* [EXTRACT PROVIDED]
Shelby was elected to represent Washington County in the Virginia House of Delegates in 1779. Later that year, he was commissioned a major by Governor Thomas Jefferson and charged with escorting a group of commissioners to establish a frontier boundary line between Virginia and North Carolina. Shortly after his arrival in the region, North Carolina Governor Richard Caswell made him magistrate of newly formed Sullivan County and elevated him to the rank of colonel of the Sullivan County Regiment. While he was a colonel, Shelby assisted other colonels establish the State of Franklin before moving to his property in the Kentucke region. Engaging in local politics later creating the Commonwealth of Kentucky with more than a 12 other colonels who made him their first governor. Most of Kentucky's counties today are named after the historic colonial and pioneer colonels that migrated there following Boone and Shelby.

Kentucky Colonel Isaac Shelby

Kentucky Colonel - Isaac Shelby, living portrait (circa 1820)
Colonel Isaac Shelby, First Governor of Kentucky, Former surveyor of the Transylvania Company working under Col. Daniel Boone in August 1775. Selected the First Governor by a unanimous vote of fellow colonels. Portrait painting of Isaac Shelby by artist Matthew Harris Jouett, c. 1816-1820. Source: Gift of Eleanor Robertson Stokes and Rev. Vernon W. Robertson, The Filson Historical Society

Kentucky Colonel Nomination Procedure

In deed, the Kentucky Colonel Award or Title is the highest form of recognition bestowed to individuals by the Commonwealth of Kentucky. 

A Kentucky colonelcy can only be granted by the Governor and the Secretary of State based upon being nominated by another colonel, being recommended by a third party, or being individually recognized by the state's governor for a noteworthy act that commands the governor's attention (or the state). Historically there have been cases where the governor has recognized noteworthy individuals as Kentucky colonels based on formal written suggestions by citizens and other officials of the Commonwealth.

* [MATERIAL SHOWN]
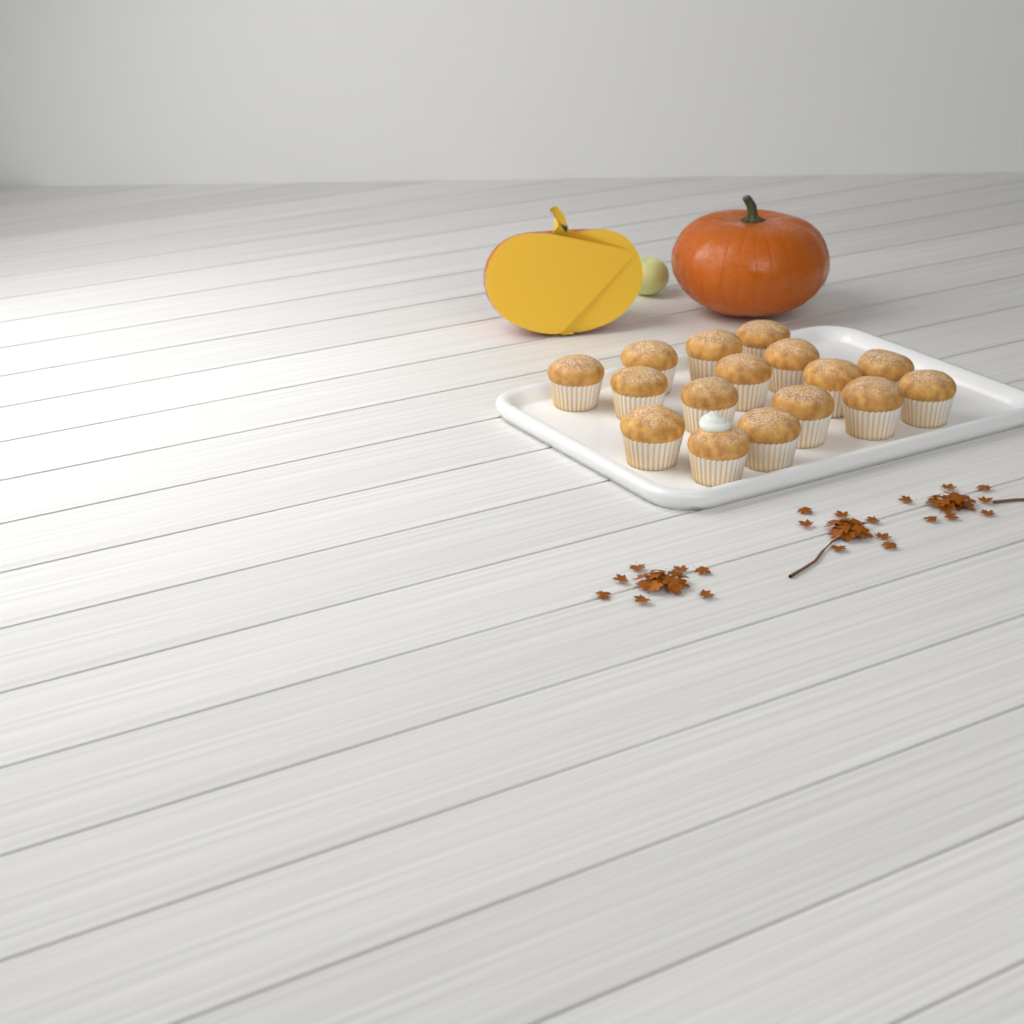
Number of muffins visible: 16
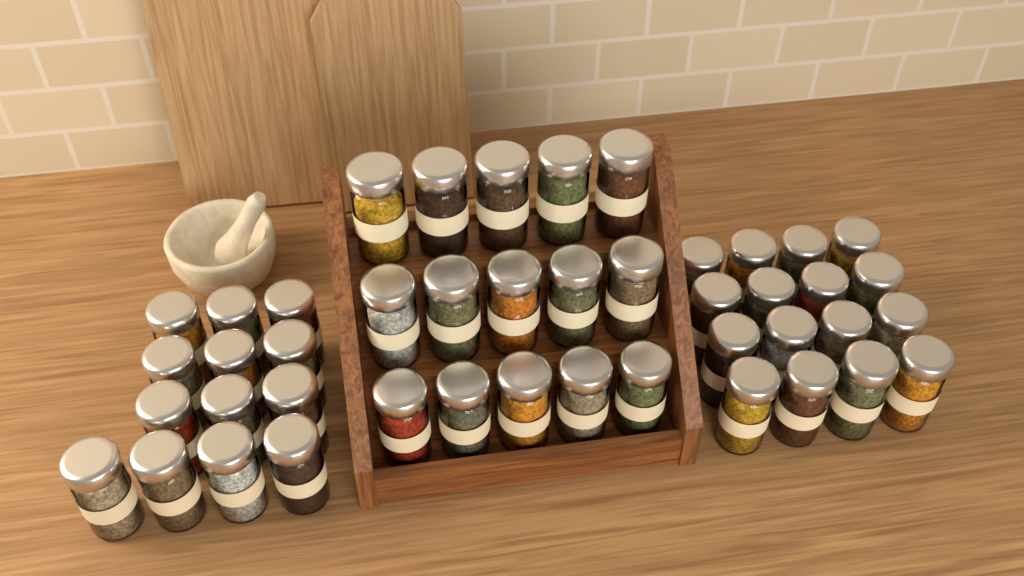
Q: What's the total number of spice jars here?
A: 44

==

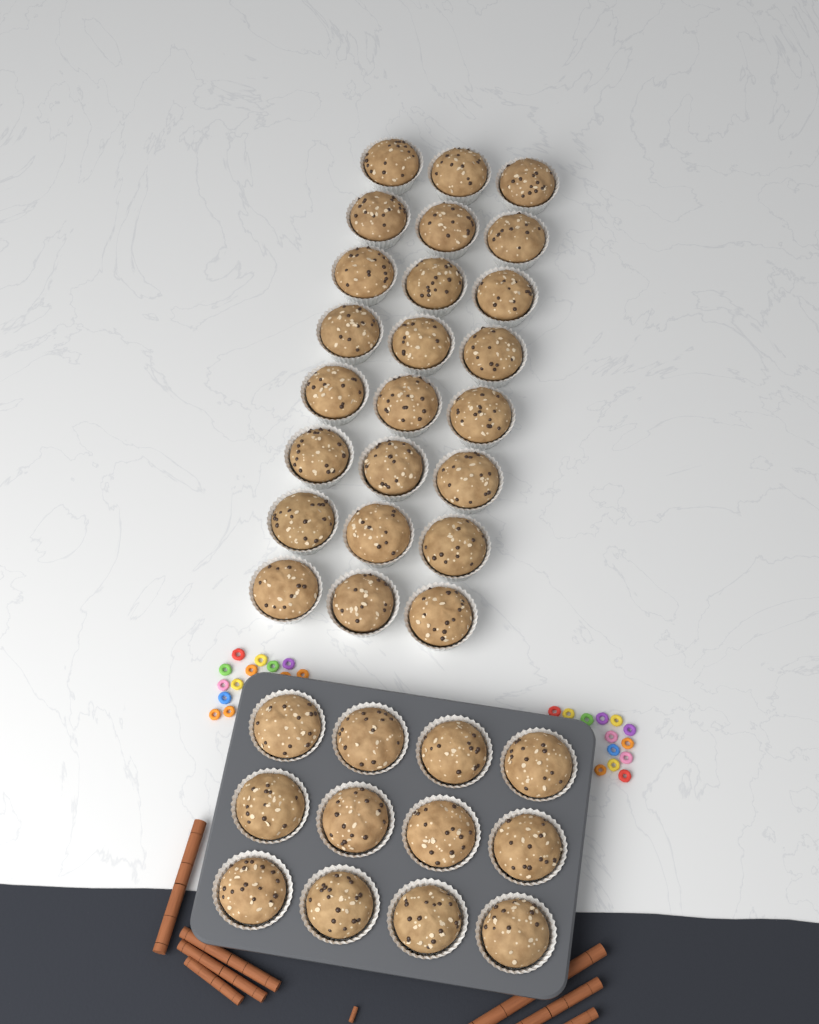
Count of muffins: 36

* [WHAT TO WORK ON]
1) Transcribe part of the Kentucky colonel text, beginning at the words "Kentucky Colonel Isaac" and stopping after the words "Commonwealth of Kentucky.".
2) Using the Kentucky colonel text, say whether each statement agrees with it, answering yes or no and quoting the words that decide it: (a) Shelby was elected to the Virginia House of Delegates in 1779. (b) Thomas Jefferson made Shelby magistrate of Sullivan County. (c) A Kentucky colonelcy can be granted by the Governor alone.

* [ANSWERS FOR THE EXERCISE]
1)
Kentucky Colonel Isaac Shelby

Kentucky Colonel - Isaac Shelby, living portrait (circa 1820)
Colonel Isaac Shelby, First Governor of Kentucky, Former surveyor of the Transylvania Company working under Col. Daniel Boone in August 1775. Selected the First Governor by a unanimous vote of fellow colonels. Portrait painting of Isaac Shelby by artist Matthew Harris Jouett, c. 1816-1820. Source: Gift of Eleanor Robertson Stokes and Rev. Vernon W. Robertson, The Filson Historical Society

Kentucky Colonel Nomination Procedure

In deed, the Kentucky Colonel Award or Title is the highest form of recognition bestowed to individuals by the Commonwealth of Kentucky.

2)
(a) Yes: "Shelby was elected to represent Washington County in the Virginia House of Delegates in 1779."
(b) No: "North Carolina Governor Richard Caswell made him magistrate of newly formed Sullivan County."
(c) No: "A Kentucky colonelcy can only be granted by the Governor and the Secretary of State."